ARTICLE

# Trailer hitch after market or Nissan's



## rishi211 (Mar 27, 2015)

I'm looking to getting a trailer hitch for my SL 2wd and Nissan's is $400 which I find pricey for my use. I have been looking at 3rd party sites, etrailer, hidden hitch and uhaul and the prices are under $150. Does anyone have suggestions or have a 3rd party hitch? I would do the installation myself, not needing the wiring harness at this time (hitch bike rack). Thinking anything should work out just fine and its more of an appearance thing.


----------



## DJV (Sep 5, 2015)

I just got my 2014 Murano a couple of weeks ago.
I bought a Curt hitch through Amazon for $126.

It looks good, fits perfect, very easy to install.
I had it on the vehicle in less than 30 min.

In a video they show lowering the exhaust.
You don't need to. (at least I didn't need to)
It wiggles up into place fairly easily.










A link to the Amazon Co that I bought from.






dave.


----------



## rishi211 (Mar 27, 2015)

Thanks Dave. This particular one does not fit the 2015's but will look for the model that does.


----------



## Mikeybc (Sep 10, 2015)

I'd get the Hidden Hitch class III receiver at eTrailer.com. It has the 2 inch receiver vs the 1 1/4" receiver on Nissan's class II hitch. It will feel much more solid and is better for a bike rack.. If it wobbles a bit just place an old rag in front of the reciever and tap the rack or ball mount into the receiver, use a screwdriver to poke a hole in the rag where the pin goes through, receiver will be nice and tight. Will be purchasing one soon myself.


----------



## rishi211 (Mar 27, 2015)

Thanks Mikey, I will most likely get the Hidden Hitch, been reading others really like it.


----------

RECORDS
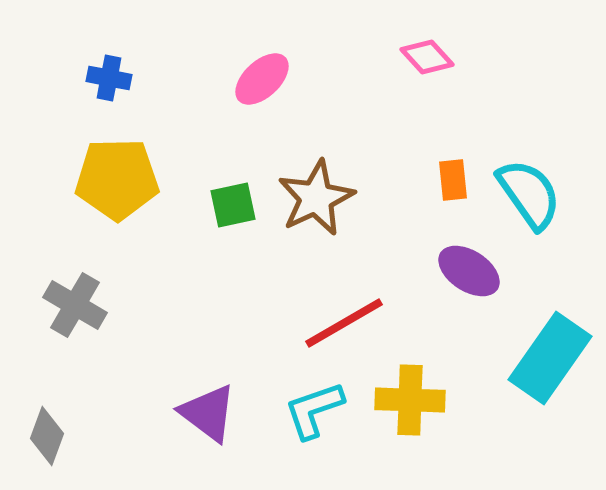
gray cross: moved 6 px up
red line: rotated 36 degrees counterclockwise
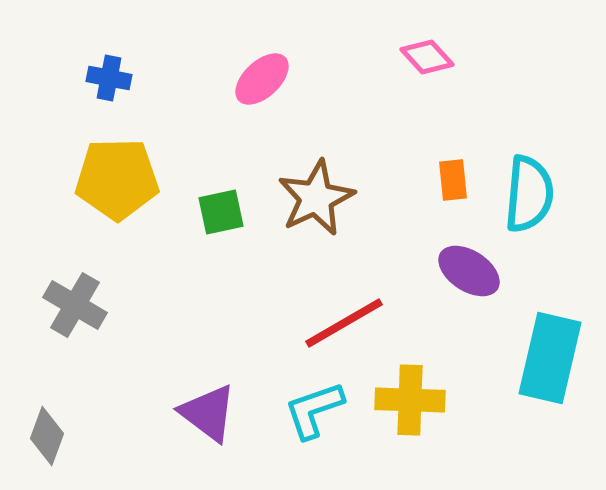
cyan semicircle: rotated 40 degrees clockwise
green square: moved 12 px left, 7 px down
cyan rectangle: rotated 22 degrees counterclockwise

OBJECTIVE
Please answer from the trailer hitch thread: what receiver size does the Hidden Hitch class III have, compared with Nissan's class II hitch?

THE ANSWER
The Hidden Hitch class III has a 2 inch receiver, while Nissan's class II hitch has a 1 1/4" receiver.